Replace tool use with structured output prompting for data extraction tasks.

import anthropic
import json

client = anthropic.Anthropic()

# APPROACH 1: Tool use (adds ~800 tokens overhead)
def extract_with_tools(email_text: str) -> dict:
    response = client.messages.create(
        model="claude-sonnet-4-6",
        max_tokens=500,
        tools=[{
            "name": "extract_order",
            "description": "Extract order details from email",
            "input_schema": {
                "type": "object",
                "properties": {
                    "order_id": {"type": "string"},
                    "customer_name": {"type": "string"},
                    "items": {
                        "type": "array",
                        "items": {
                            "type": "object",
                            "properties": {
                                "name": {"type": "string"},
                                "quantity": {"type": "integer"},
                                "price": {"type": "number"}
                            }
                        }
                    },
                    "total": {"type": "number"}
                },
                "required": ["order_id", "customer_name", "items", "total"]
            }
        }],
        tool_choice={"type": "tool", "name": "extract_order"},
        messages=[{"role": "user", "content": email_text}]
    )

    for block in response.content:
        if block.type == "tool_use":
            return block.input
    return {}


# APPROACH 2: Direct prompting (zero tool overhead)
def extract_with_prompt(email_text: str) -> dict:
    response = client.messages.create(
        model="claude-sonnet-4-6",
        max_tokens=500,
        messages=[{
            "role": "user",
            "content": f"""Extract order details from this email as JSON.
Return ONLY valid JSON with these fields:
- order_id (string)
- customer_name (string)
- items (array of objects with name, quantity, price)
- total (number)

Email:
{email_text}"""
        }]
    )
    return json.loads(response.content[0].text)


# DECISION FUNCTION: When to use which approach
def extract_order(email_text: str, needs_validation: bool = False) -> dict:
    """
    Use tool use only when you need schema validation.
    Use direct prompting for simple extraction.
    """
    if needs_validation:
        return extract_with_tools(email_text)
    return extract_with_prompt(email_text)
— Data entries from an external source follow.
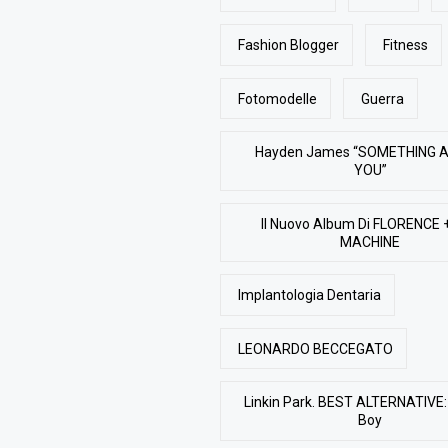
Fashion Blogger
Fitness
Fotomodelle
Guerra
Hayden James “SOMETHING 
YOU”
Il Nuovo Album Di FLORENCE 
MACHINE
Implantologia Dentaria
LEONARDO BECCEGATO
Linkin Park. BEST ALTERNATIVE: 
Boy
Use this decision matrix to pick the right approach:

Scenario Use Tool Use Use Direct Prompting
Extract structured data from text No Yes
Call an external API Yes No
Execute database queries Yes No
Format conversion (text to JSON) No Yes
Multi-step workflows with side effects Yes No
Classification/categorization output No Yes
File system operations Yes No

The Tradeoffs

Direct prompting doesn’t enforce schema validation. The model might return malformed JSON, missing fields, or incorrect types. Tool use provides implicit schema validation – if the model tries to call a tool with invalid parameters, you get a clear error. For production systems processing thousands of requests, the reliability of tool use might justify the token overhead. A middle ground: use direct prompting with a JSON parsing step that retries on validation failure. The retry costs less than carrying tool overhead on every request when failures are rare (under 2% typically).

Implementation Checklist

Measuring Impact

Compare usage.input_tokens for identical tasks processed via both paths. The tool use path should consistently show 500-1,500 more input tokens. Track extraction accuracy on both paths using a ground truth dataset. If direct prompting achieves 98%+ accuracy (matching tool use), the conversion is worthwhile. At Sonnet 4.6 rates, converting 5,000 daily requests from tool use to direct prompting saves approximately $400/month with no quality loss for well-defined extraction tasks.